Riproduci integralmente il testo sui corsi di robotica, senza cambiare nulla.
┌─ Estratto del documento
Partiti i corsi di robotica ed è già un successo all’IISS V. Cardarelli, che ospita 14 ragazze e 9 ragazzi di terza media pronti a cimentarsi con l’assemblaggio del loro primo robottino.

Giovedì anche i ragazzi e le ragazze di prima e seconda media si sono confrontati con i loro piccoli androidi con il progetto: “Il teatro dei robot”.

I corsi sono promossi e finanziati dal Ministero delle Pari Opportunità che vuole con questa iniziativa coinvolgere in particolare le studentesse.

Durante le quattro ore di corso, l’esperto di robotica dott. Francesco Meloni della ItLogix di Viterbo, ha mostrato alcuni filmati spiegando le difficoltà incontrate nel campo della robotica e i traguardi raggiunti.

 

Nella seconda parte del pomeriggio ha aiutato i ragazzi, divisi per gruppi, ad assemblare i loro primi automi. Con dei controller le piccole macchine si sono mosse, hanno eseguito alcuni semplici comandi.

Il progetto promuove le discipline STEM (Science, Technology, Engineering and Mathematics), arricchendole con un aspetto artistico e chiama gli allievi ad immaginare e realizzare uno spettacolo in cui i robot sono i protagonisti.
└─
┌─ Dati forniti
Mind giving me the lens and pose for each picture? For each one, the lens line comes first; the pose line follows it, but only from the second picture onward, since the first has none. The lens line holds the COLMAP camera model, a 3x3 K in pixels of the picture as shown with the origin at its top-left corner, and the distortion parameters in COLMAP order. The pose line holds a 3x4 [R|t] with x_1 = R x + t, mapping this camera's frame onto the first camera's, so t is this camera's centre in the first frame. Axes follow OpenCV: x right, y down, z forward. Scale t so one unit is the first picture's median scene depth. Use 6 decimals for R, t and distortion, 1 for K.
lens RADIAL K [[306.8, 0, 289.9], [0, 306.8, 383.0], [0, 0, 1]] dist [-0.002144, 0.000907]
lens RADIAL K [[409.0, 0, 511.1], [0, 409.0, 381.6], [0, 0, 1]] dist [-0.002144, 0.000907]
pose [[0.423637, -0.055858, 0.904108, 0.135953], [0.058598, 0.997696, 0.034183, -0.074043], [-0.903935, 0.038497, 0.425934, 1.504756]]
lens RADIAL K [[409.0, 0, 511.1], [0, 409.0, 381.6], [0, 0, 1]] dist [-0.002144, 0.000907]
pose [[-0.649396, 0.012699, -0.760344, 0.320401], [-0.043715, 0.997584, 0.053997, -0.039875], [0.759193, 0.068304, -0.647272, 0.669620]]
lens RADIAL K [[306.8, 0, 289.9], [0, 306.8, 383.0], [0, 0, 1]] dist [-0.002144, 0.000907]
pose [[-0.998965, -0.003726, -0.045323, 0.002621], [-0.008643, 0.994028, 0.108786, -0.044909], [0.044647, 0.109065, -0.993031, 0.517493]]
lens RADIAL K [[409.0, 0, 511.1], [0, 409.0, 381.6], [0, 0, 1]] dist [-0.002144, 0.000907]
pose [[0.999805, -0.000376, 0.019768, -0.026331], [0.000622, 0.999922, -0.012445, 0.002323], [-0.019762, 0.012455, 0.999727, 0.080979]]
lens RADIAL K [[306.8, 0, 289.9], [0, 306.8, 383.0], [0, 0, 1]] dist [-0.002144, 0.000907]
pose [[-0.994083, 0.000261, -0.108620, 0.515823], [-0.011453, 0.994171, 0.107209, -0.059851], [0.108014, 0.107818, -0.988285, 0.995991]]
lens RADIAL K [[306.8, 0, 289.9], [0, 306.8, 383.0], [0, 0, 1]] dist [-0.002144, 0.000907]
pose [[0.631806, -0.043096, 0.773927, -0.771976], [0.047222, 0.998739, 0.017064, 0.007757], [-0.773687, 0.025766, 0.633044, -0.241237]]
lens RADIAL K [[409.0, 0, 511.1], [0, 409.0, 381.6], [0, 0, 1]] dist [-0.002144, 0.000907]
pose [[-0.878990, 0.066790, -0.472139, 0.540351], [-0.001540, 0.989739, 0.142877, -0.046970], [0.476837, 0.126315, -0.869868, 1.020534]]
└─
▶ [Risultato del compito]:
Partiti i corsi di robotica ed è già un successo all’IISS V. Cardarelli, che ospita 14 ragazze e 9 ragazzi di terza media pronti a cimentarsi con l’assemblaggio del loro primo robottino.

Giovedì anche i ragazzi e le ragazze di prima e seconda media si sono confrontati con i loro piccoli androidi con il progetto: “Il teatro dei robot”.

I corsi sono promossi e finanziati dal Ministero delle Pari Opportunità che vuole con questa iniziativa coinvolgere in particolare le studentesse.

Durante le quattro ore di corso, l’esperto di robotica dott. Francesco Meloni della ItLogix di Viterbo, ha mostrato alcuni filmati spiegando le difficoltà incontrate nel campo della robotica e i traguardi raggiunti.

 

Nella seconda parte del pomeriggio ha aiutato i ragazzi, divisi per gruppi, ad assemblare i loro primi automi. Con dei controller le piccole macchine si sono mosse, hanno eseguito alcuni semplici comandi.

Il progetto promuove le discipline STEM (Science, Technology, Engineering and Mathematics), arricchendole con un aspetto artistico e chiama gli allievi ad immaginare e realizzare uno spettacolo in cui i robot sono i protagonisti.